La cour d'appel de Paris a ordonné jeudi le blocage de plusieurs sites pornographiques extra-européens en raison de l'absence de contrôle de l'âge des utilisateurs, mais a accordé un sursis aux plateformes hébergées dans l'Union européenne.
Saisie par deux associations de protection de l'enfance, la juridiction a réclamé le blocage de certains sites «jusqu'à ce que soit démontrée la mise en oeuvre par ces derniers d'un contrôle autre que purement déclaratif de ce que les utilisateurs sont majeurs», a-t-elle précisé dans un communiqué.
La justice enjoint ainsi aux fournisseurs d'accès internet de procéder au blocage des sites XHamster, Tukif, Mrsexe, Iciporno «dans un délai de quinze jours», selon l'arrêt.
La loi sur les violences conjugales de 2020 stipule que les sites pornos doivent vérifier que les mineurs n'accèdent pas à leurs contenus et ne pas se contenter d'une simple déclaration de majorité. Mais les sites pornographiques multiplient depuis des années les procédures en justice pour éviter son application.

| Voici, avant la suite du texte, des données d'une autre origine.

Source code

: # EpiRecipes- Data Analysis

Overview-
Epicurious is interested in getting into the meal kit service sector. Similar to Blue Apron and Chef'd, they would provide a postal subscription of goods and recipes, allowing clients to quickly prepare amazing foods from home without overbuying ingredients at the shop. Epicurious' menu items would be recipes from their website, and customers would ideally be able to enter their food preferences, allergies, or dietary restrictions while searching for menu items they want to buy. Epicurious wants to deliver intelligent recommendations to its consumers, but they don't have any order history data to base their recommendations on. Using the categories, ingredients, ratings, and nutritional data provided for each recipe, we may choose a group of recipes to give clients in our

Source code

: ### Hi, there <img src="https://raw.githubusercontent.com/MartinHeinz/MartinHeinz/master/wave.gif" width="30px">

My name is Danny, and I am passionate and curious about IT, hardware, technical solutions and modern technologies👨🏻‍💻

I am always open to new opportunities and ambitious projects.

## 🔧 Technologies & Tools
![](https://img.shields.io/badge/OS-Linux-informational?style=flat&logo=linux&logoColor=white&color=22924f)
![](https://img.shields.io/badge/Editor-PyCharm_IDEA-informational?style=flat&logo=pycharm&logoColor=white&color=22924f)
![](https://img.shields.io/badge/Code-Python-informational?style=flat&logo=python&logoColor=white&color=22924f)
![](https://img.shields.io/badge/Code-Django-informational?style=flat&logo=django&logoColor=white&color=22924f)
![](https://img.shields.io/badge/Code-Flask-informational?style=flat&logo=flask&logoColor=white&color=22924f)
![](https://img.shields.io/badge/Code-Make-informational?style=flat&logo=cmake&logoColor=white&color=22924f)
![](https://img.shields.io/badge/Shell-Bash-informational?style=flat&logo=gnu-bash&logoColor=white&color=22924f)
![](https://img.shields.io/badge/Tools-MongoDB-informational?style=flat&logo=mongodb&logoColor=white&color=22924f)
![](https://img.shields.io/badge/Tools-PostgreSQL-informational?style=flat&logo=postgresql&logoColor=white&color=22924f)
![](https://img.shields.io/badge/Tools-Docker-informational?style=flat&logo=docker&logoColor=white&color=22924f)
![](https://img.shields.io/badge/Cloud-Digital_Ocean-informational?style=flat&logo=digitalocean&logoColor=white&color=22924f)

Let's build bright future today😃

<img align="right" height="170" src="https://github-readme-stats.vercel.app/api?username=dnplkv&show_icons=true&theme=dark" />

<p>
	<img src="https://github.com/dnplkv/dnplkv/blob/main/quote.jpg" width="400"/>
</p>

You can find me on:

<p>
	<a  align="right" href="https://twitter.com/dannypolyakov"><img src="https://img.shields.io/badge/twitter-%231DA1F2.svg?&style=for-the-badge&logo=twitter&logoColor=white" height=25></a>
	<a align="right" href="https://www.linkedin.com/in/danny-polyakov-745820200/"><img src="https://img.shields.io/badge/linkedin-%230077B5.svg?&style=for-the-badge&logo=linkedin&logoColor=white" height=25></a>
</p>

Dans un arrêt rendu jeudi, la Cour d'appel considère que «l'intérêt supérieur de l'enfant» est une «considération primordiale» qui justifie de porter atteinte à «d'autres droits tels que la liberté d'expression».
«Privilégier la protection de la vie privée des consommateurs majeurs» est «incompatible avec le droit des mineurs à être protégés de l'accès» à «des contenus inappropriés à leur âge, susceptibles de mettre en péril leur construction intime, de contribuer à des phénomènes addictifs et de favoriser la diffusion d'une image inexacte et dégradée de la sexualité», écrit la Cour.
2,3 millions de mineurs ont régulièrement accès à ces sites
Selon le régulateur français de l'audiovisuel, 2,3 millions de mineurs visitent chaque mois des sites pornographiques. Dès 12 ans, plus de la moitié des garçons utilisant internet se rendent en moyenne chaque mois sur ces sites.
Toutefois, pour d'autres sites hébergés dans l'UE, Pornhub, Youporn, Redtube, Xvideos et Xnxx, la justice française attendra une réponse de la Cour de justice de l'Union européenne (CJUE) pour rendre sa décision.
Trois éditeurs de sites, établis à Chypre et en République Tchèque, sont intervenus devant la cour d'appel, soutenant que le blocage demandé «constituerait une mesure de restriction prohibée par le principe de libre circulation des services de l'information» dans l'UE, indique le communiqué.
Avec le blocage de quatre sites, e-Enfance s'est félicitée auprès de l'AFP d'une «première grande victoire», «une première en France voire en Europe», promettant de «continuer notre combat, même si maintenant, il est suspendu à la Cour de justice de l'Union Européenne».
Frédéric Benoist, avocat des associations «La Voix de l'enfant» et «e-Enfance», s'est toutefois dit auprès de l'AFP «déçu» par la décision, déplorant que «des sites majeurs échappent à un blocage qui devrait s'imposer».